Kişisel görüşüm Dilek Hanım'ın seyahat arkadaşının davranışlarının çok şüpheli olduğu yönünde. Cruise gemisinde tatil yapan, doğum günü kutlama planları yapan kişiler birlikte vakit geçirirler çünkü yolcu gemilerinde ayrı zaman geçirmek birlikte zaman geçirmekten daha zordur. Gemiden dışarı çıkmadığınız sürece aynı ortamda bulunmak zorundasınız, ister istemez sürekli bir araya gelirsiniz.
Tahmini mürettebat sayısının 700-800 olduğunu düşünüyorum.

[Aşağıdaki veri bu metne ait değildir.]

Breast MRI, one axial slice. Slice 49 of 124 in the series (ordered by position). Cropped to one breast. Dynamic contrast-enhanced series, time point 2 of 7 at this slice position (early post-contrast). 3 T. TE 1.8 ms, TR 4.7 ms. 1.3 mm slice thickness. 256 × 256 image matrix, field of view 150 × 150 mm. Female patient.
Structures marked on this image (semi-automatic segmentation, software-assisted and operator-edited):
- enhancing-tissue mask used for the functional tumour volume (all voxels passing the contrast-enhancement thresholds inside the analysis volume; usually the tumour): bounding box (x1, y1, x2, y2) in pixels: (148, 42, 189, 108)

Tüm mürettebatı sorgulamak anlamsız. Kamaraların temizliğinden sorumlu mürettebatın çalıştığı yerler belirlidir. Onlara da muhakkak sorulmuştur. Bu tür durumlarla ilgili çok katı kurallar vardır gemide. Kamera kayıtlarının verilmemesi kısmına ise katılmıyorum, paylaşılmamaları için zorluk çıkarılmaz, belki resmi prosedürler olabilir.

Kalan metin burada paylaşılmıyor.